# Tekna all purpose saddle?



## BarrelRace4Life (Aug 15, 2010)

I've heard lots of good things about it, just wondering what other's thought? Thinking about a new saddle for my horse, wanna look into some different brands to see what's better.


----------



## blue eyed pony (Jun 20, 2011)

I've heard good and bad about them.

They're comfy to sit in, but I've never actually ridden in one so I couldn't say what they're like to RIDE in. I found even the 16.5" comfortable and roomy enough for me [but the 17.5" was not too big] and I normally ride in a 17.5" so they seem to be very forgiving saddles room-wise.

However, there are quite a few almost brand new ones up for sale second hand in my area, which implies that people are buying them and then not being happy. Either something in how they fit the horse or the rider is off for a lot of people.

__________________________________________________

## Prompt A
List every heading in the Tekna saddle thread, including the title.
## Prompt B
In the Tekna saddle thread, what saddle size does blue eyed pony normally ride in?
## Prompt C
Write the next part of the Tekna saddle thread, picking up after its last sentence.
You won't need the material that comes after this thread.

## Excerpted data
__________________________________________________

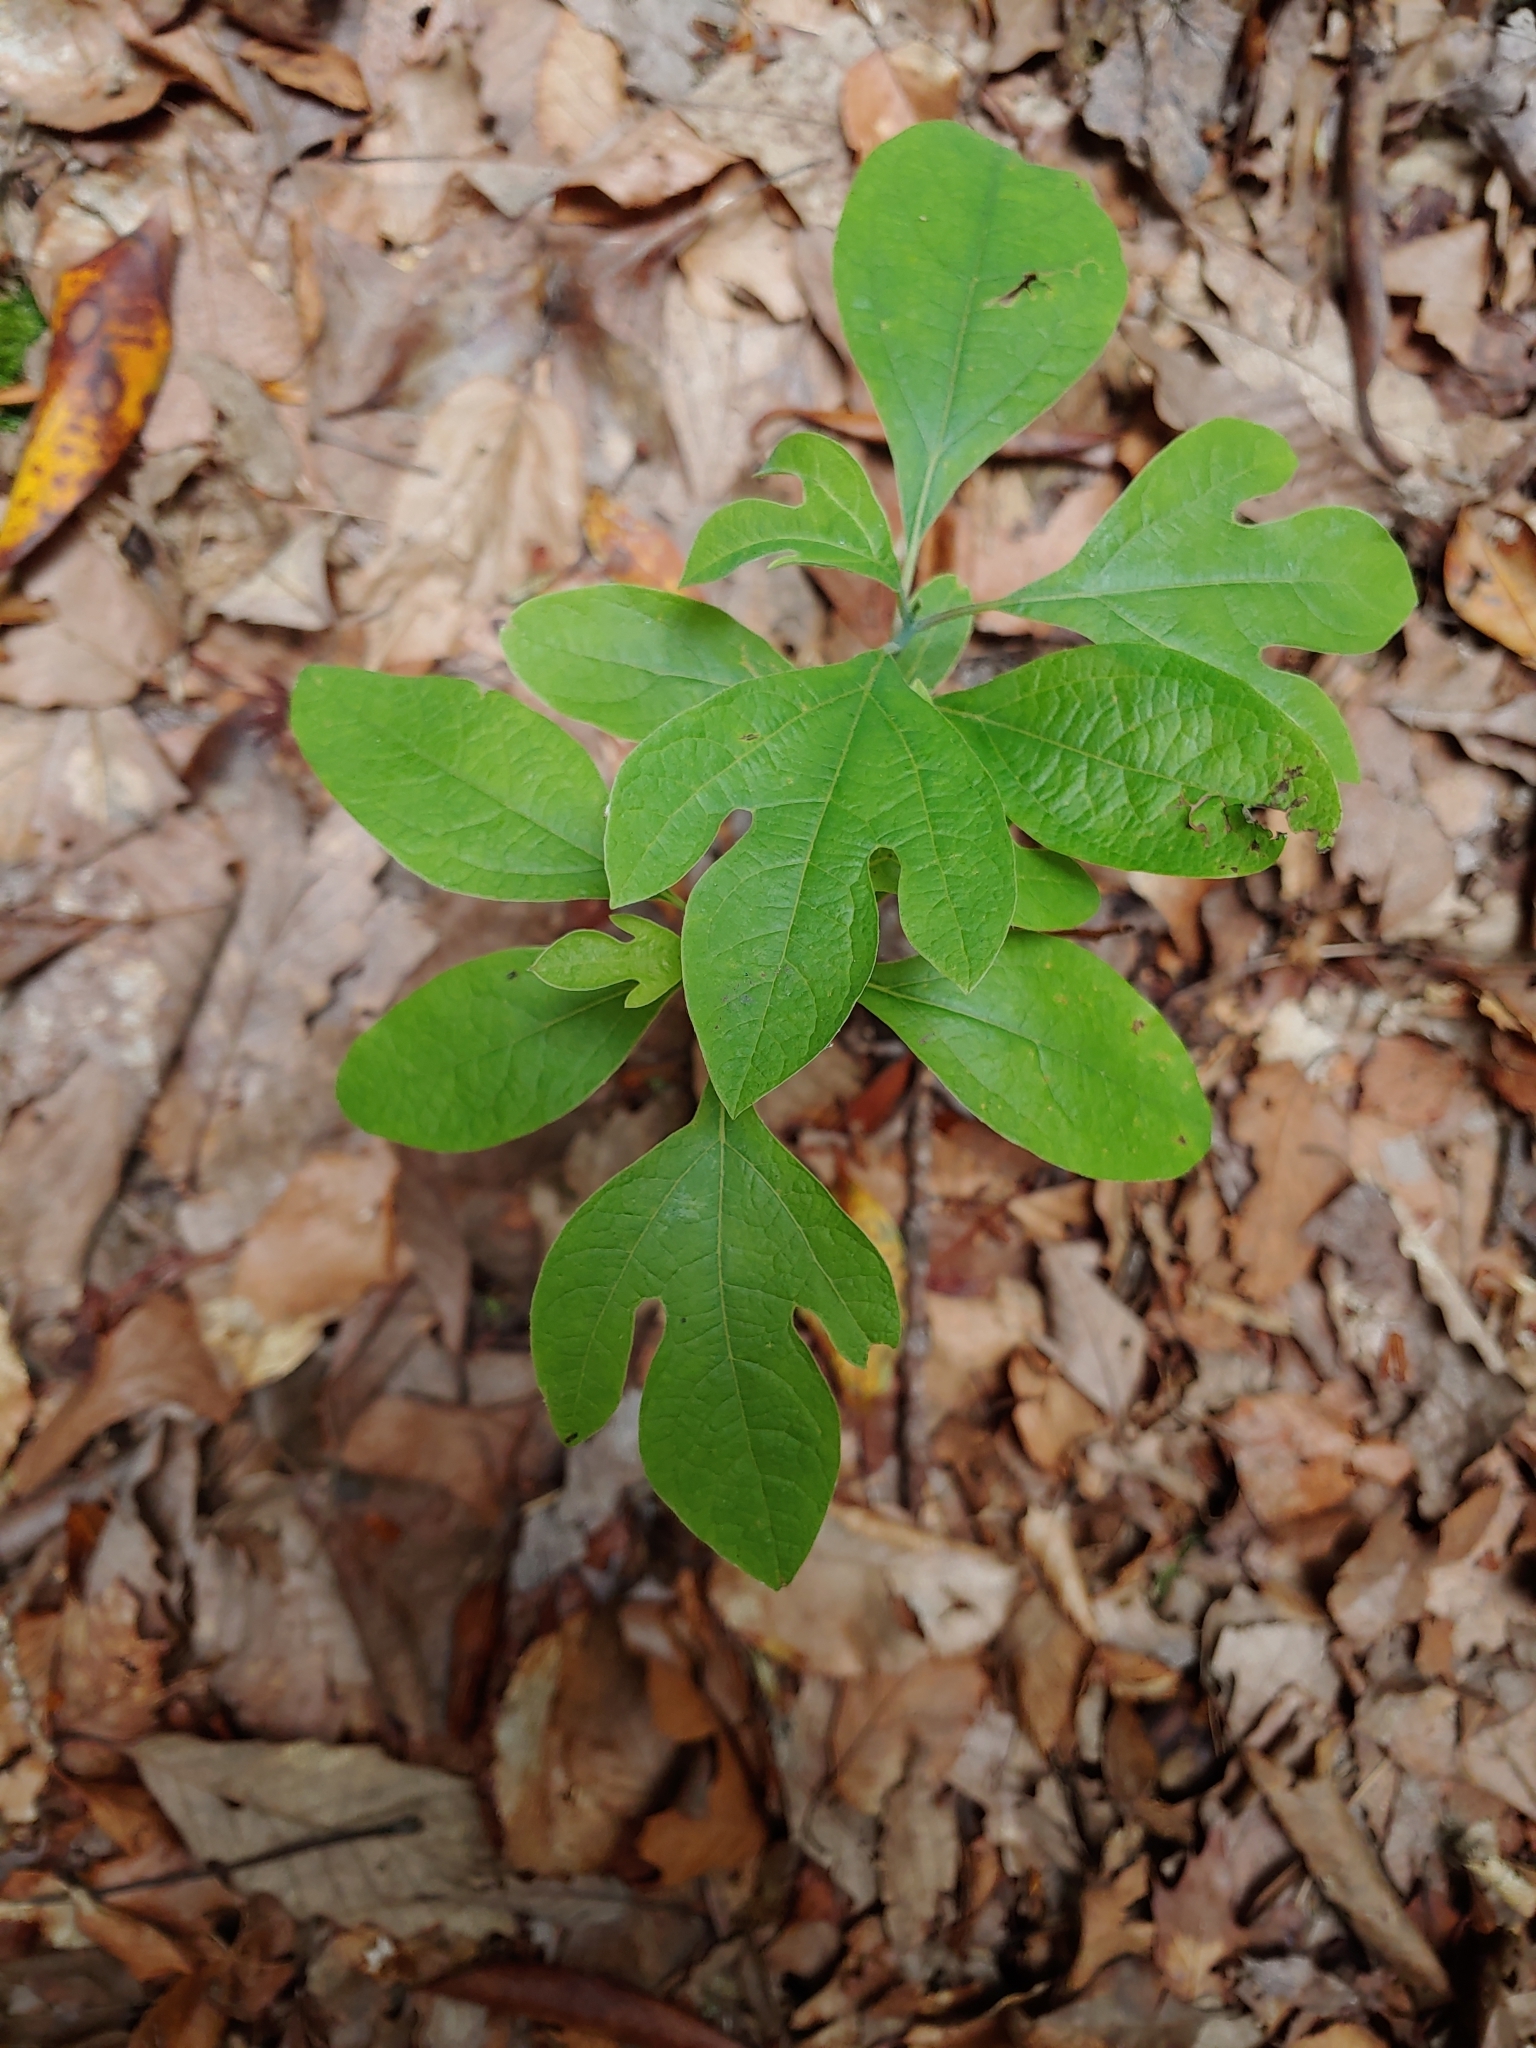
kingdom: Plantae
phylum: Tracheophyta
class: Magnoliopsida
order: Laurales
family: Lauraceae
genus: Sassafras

__________________________________________________

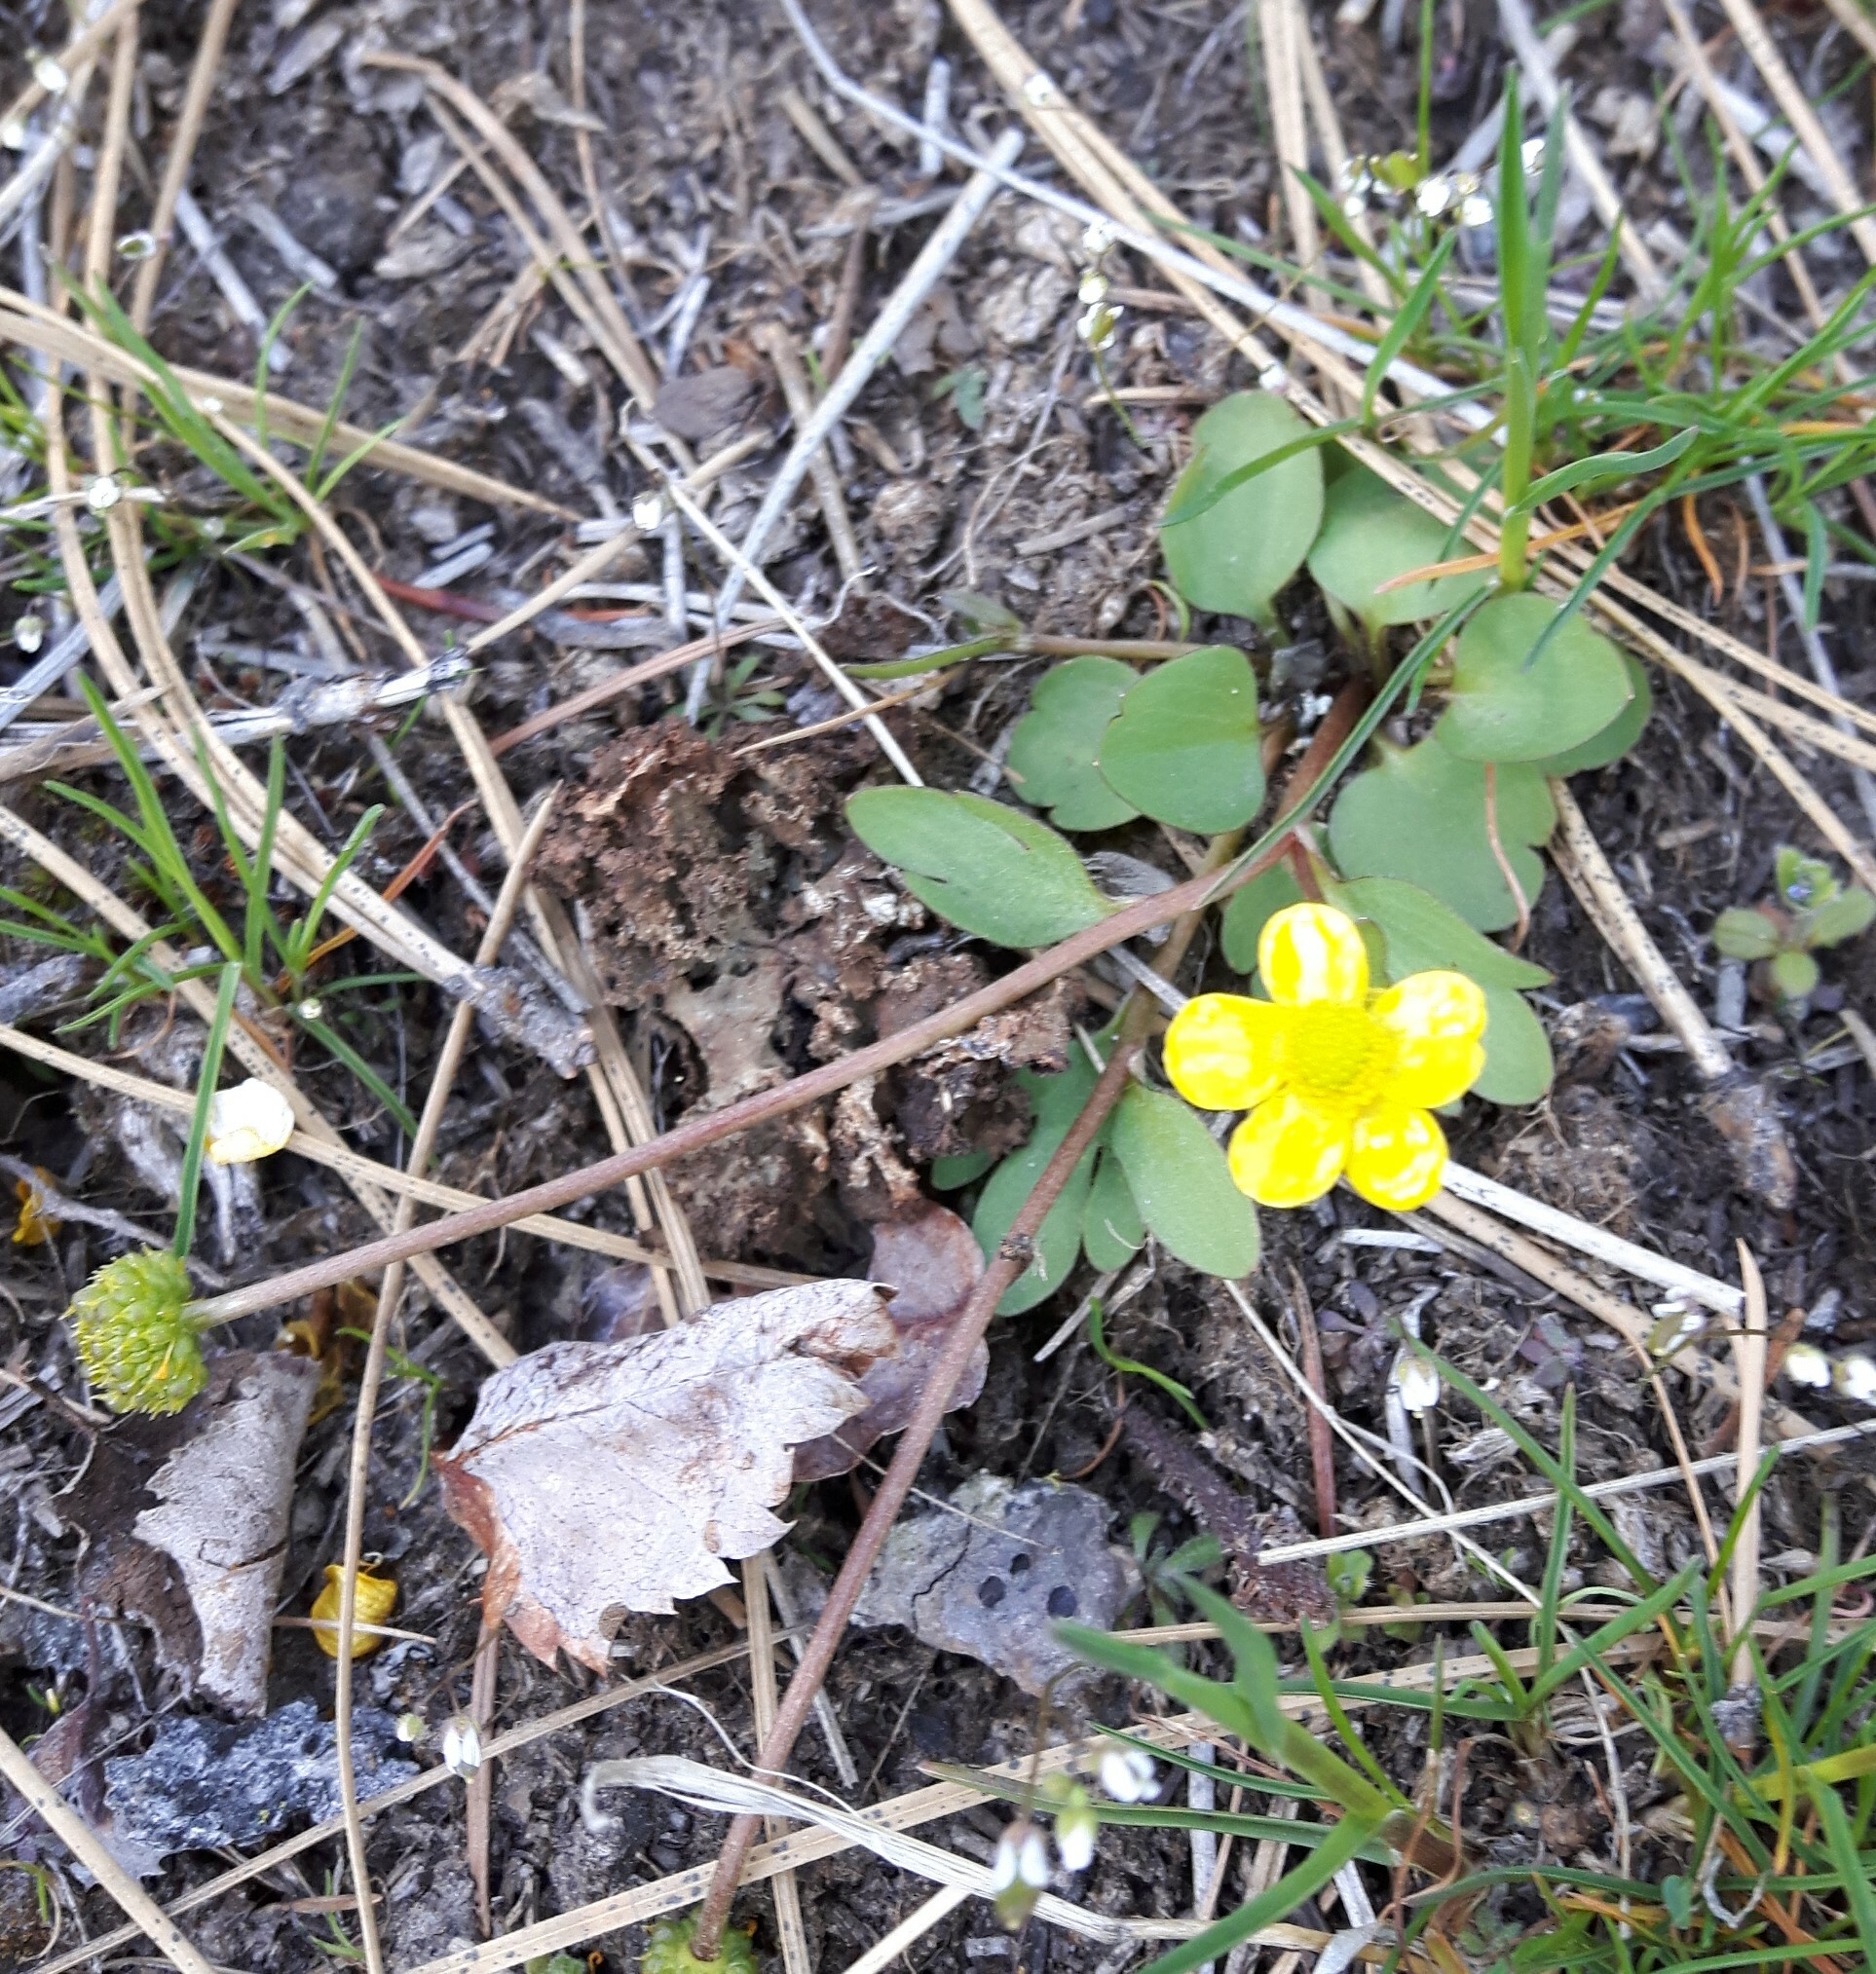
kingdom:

__________________________________________________

## Written answer A
- Tekna all purpose saddle?
- BarrelRace4Life (Aug 15, 2010)
- blue eyed pony (Jun 20, 2011)

## Written answer B
A 17.5" saddle.

## Written answer C
My advice would be to have a saddle fitter bring one out for you to try. If you like it and it fits your horse, go for it. The quality of materials and workmanship is good for the price.


----------



## BarrelRace4Life (Aug 15, 2010)

blue eyed pony said:


> I've heard good and bad about them.
> 
> They're comfy to sit in, but I've never actually ridden in one so I couldn't say what they're like to RIDE in. I found even the 16.5" comfortable and roomy enough for me [but the 17.5" was not too big] and I normally ride in a 17.5" so they seem to be very forgiving saddles room-wise.
> 
> ...


Yes, I'm hoping I could try a few other people own to see the fitting on my horse and go from there. How about Wintecs? Anyone have a preference or like them better?


----------



## CaliforniaDreaming (May 8, 2011)

I prefer Tekna over Wintec. 

I have 2, a dressage with a suade seat for my Haflinger and a Tekna Club for my mare. They fit nicely, both me and the horses and are soft and comfortable to ride in. 

There's the inevitable saddle squeak sometimes, but I remember my Wintec sometimes made funny sounds too and I tend to ignore it. The dressage has very nice knee rolls and the Club has thigh and knee rolls.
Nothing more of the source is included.